According to a recent report from the non-partisan Tax Foundation, manufacturers in Maine suffer under substantially higher taxes than the rest of the country.
“Maine includes equipment in its property tax base, which contributes to an above-average property tax burden for mature capital-intensive manufacturing firms, which experience an effective tax rate of 17.6 percent, two-thirds higher than the median tax rate on this firm type. The state’s 8.93 percent income tax and throwback rule are also substantial contributors to this firm’s high tax burden. Similar factors give the state a 44th place ranking for mature labor-intensive manufacturing firms, which experience the second highest corporate income tax burden for the firm type.”
The report, Location Matters: The State Tax Costs of Doing Business, ranks Maine almost dead last (48th) for its taxes on mature capital-intensive manufacturers. One reason for Maine’s above-average taxes on manufacturers is that equipment is included in the state’s property tax base. Therefore, Maine manufacturers are subject to much higher property taxes than they would be in other states.

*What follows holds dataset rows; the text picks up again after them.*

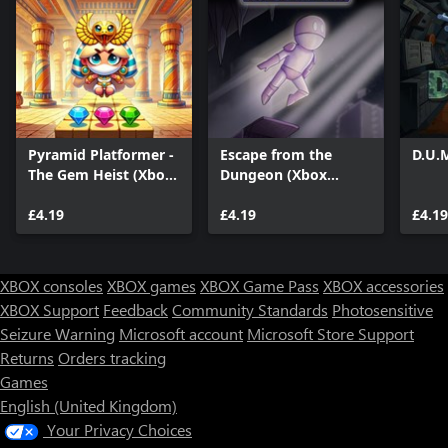
Pyramid Platformer -
Escape from the
D.U.
The Gem Heist (Xbox
Dungeon (Xbox
Series)
Series)
£4.19
£4.19
£4.19
XBOX consoles
XBOX games
XBOX Game Pass
XBOX accessories
XBOX Support
Feedback
Community Standards
Photosensitive
Seizure Warning
Microsoft account
Microsoft Store Support
Returns
Orders tracking
Games
English (United Kingdom)
Your Privacy Choices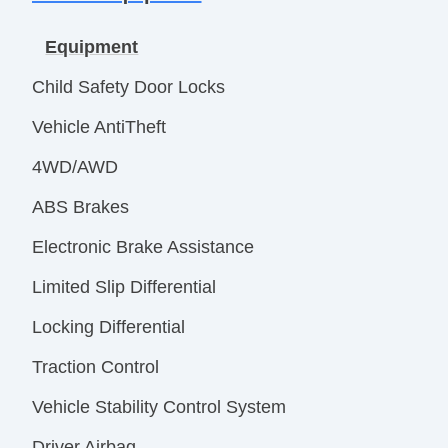
Equipment
Child Safety Door Locks
Vehicle AntiTheft
4WD/AWD
ABS Brakes
Electronic Brake Assistance
Limited Slip Differential
Locking Differential
Traction Control
Vehicle Stability Control System
Driver Airbag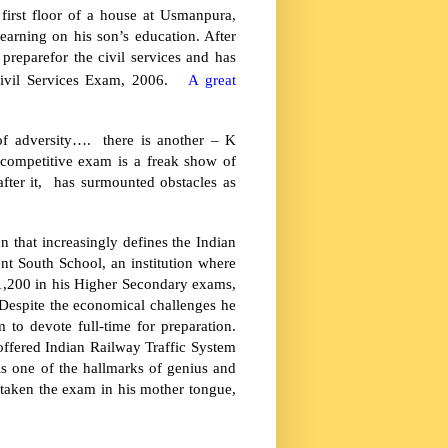
first floor of a house at Usmanpura,
earning on his son’s education. After
preparefor the civil services and has
ivil Services Exam, 2006.
A great
of adversity…. there is another – K
competitive exam is a freak show of
ter it, has surmounted obstacles as
 that increasingly defines the Indian
nt
South
School
, an institution where
1,200 in his Higher Secondary exams,
espite the economical challenges he
to devote full-time for preparation.
offered Indian Railway Traffic System
is one of the hallmarks of genius and
 taken the exam in his mother tongue,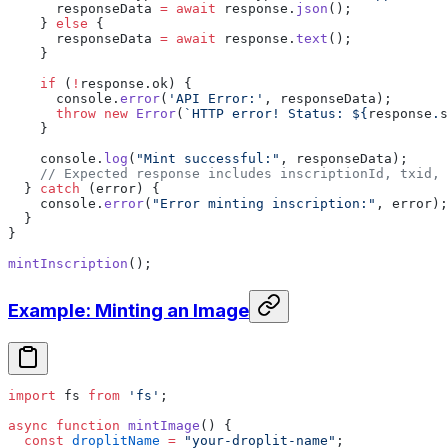
      responseData 
=
 await
 response.
json
();
    } 
else
 {
      responseData 
=
 await
 response.
text
();
    }
    if
 (
!
response.ok) {
      console.
error
(
'API Error:'
, responseData);
      throw
 new
 Error
(
`HTTP error! Status: ${
response
.
s
    }
    console.
log
(
"Mint successful:"
, responseData);
    // Expected response includes inscriptionId, txid, 
  } 
catch
 (error) {
    console.
error
(
"Error minting inscription:"
, error);
  }
}
mintInscription
();
Example: Minting an Image
import
 fs 
from
 'fs'
;
async
 function
 mintImage
() {
  const
 droplitName
 =
 "your-droplit-name"
;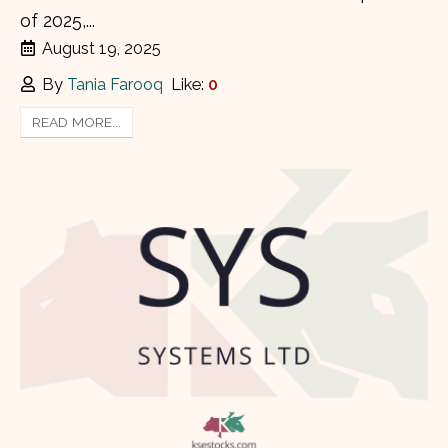
of 2025,...
August 19, 2025
By
Tania Farooq
Like:
0
READ MORE...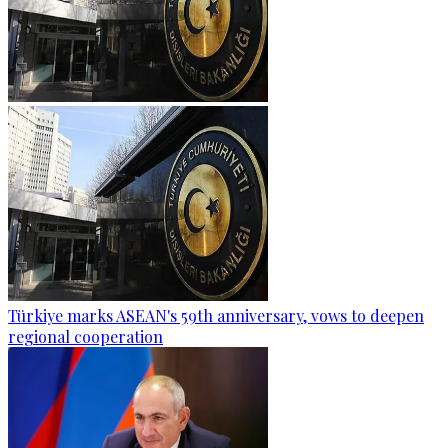
Türkiye marks ASEAN's 59th anniversary, vows to deepen
regional cooperation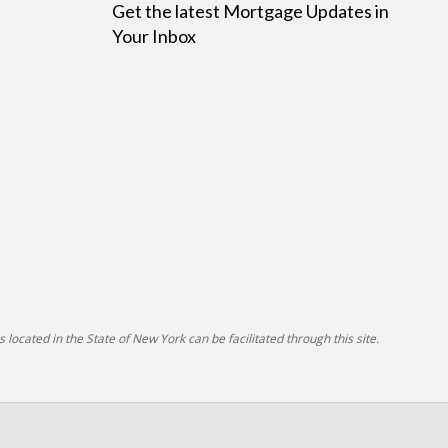
Get the latest Mortgage Updates in
Your Inbox
 located in the State of New York can be facilitated through this site.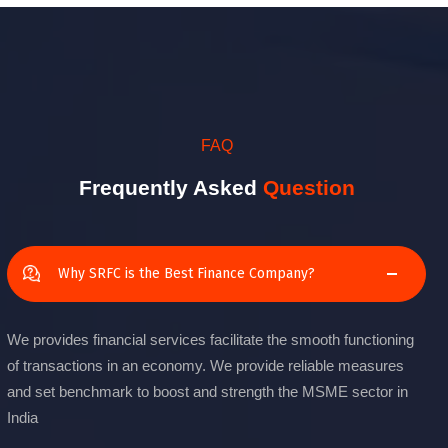
FAQ
Frequently Asked
Question
Why SRFC is the Best Finance Company?
We provides financial services facilitate the smooth functioning
of transactions in an economy. We provide reliable measures
and set benchmark to boost and strength the MSME sector in
India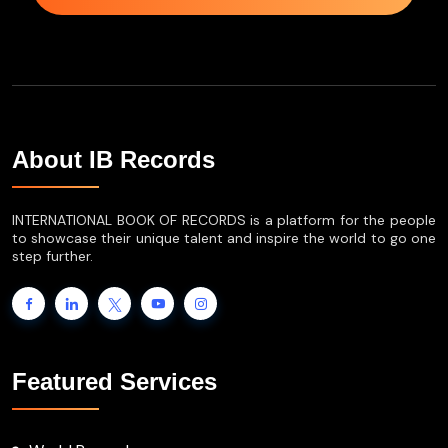
About IB Records
INTERNATIONAL BOOK OF RECORDS is a platform for the people
to showcase their unique talent and inspire the world to go one
step further.
Featured Services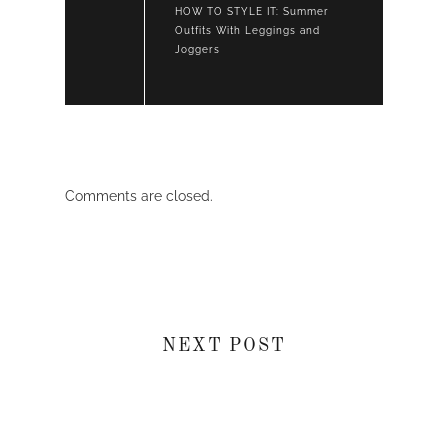
HOW TO STYLE IT: Summer
Outfits With Leggings and
Joggers
Comments are closed.
NEXT POST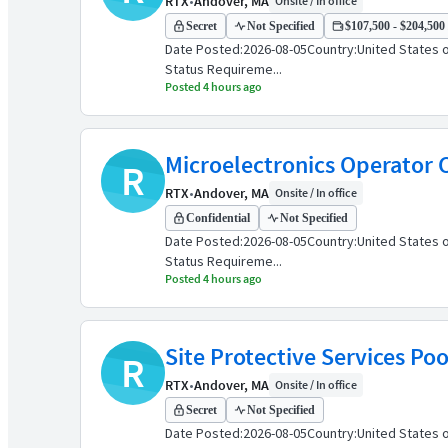
RTX
•
Andover, MA
Onsite / In office
Secret
Not Specified
$107,500 - $204,500 
Date Posted:2026-08-05Country:United States o
Status Requireme...
Posted 4 hours ago
Microelectronics Operator C
R
RTX
•
Andover, MA
Onsite / In office
Confidential
Not Specified
Date Posted:2026-08-05Country:United States o
Status Requireme...
Posted 4 hours ago
Site Protective Services Poo
R
RTX
•
Andover, MA
Onsite / In office
Secret
Not Specified
Date Posted:2026-08-05Country:United States o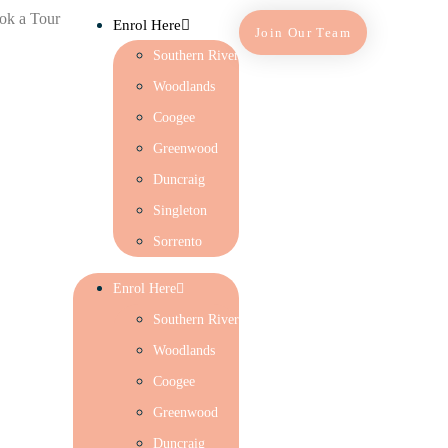
ok a Tour
Enrol Here
Join Our Team
Southern River
Woodlands
Coogee
Greenwood
Duncraig
Singleton
Sorrento
Enrol Here
Southern River
Woodlands
Coogee
Greenwood
Duncraig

And while “[p]roperty taxes are more important to capital-intensive manufacturing operations than they are to labor-intensive operations,” Maine similarly ranks 44th for taxes on labor-intensive manufacturers.
Employment by manufacturers in Maine has been declining in Maine for some time, possibly due to the disadvantage of Maine’s high tax burden.
While Maine manufacturers suffer from an uncompetitive tax environment according to the graphic above, Maine call centers fair well when compared against the rest of the nation.
The Tax Foundation study is unique in its comparison of taxes across several types of real-world businesses. Unlike the Tax Foundation’s annual State Business Tax Climate Index which takes a look at states’ tax climates as a whole, Location Matters attempts to answer how different types of businesses fare under each state’s unique tax structure.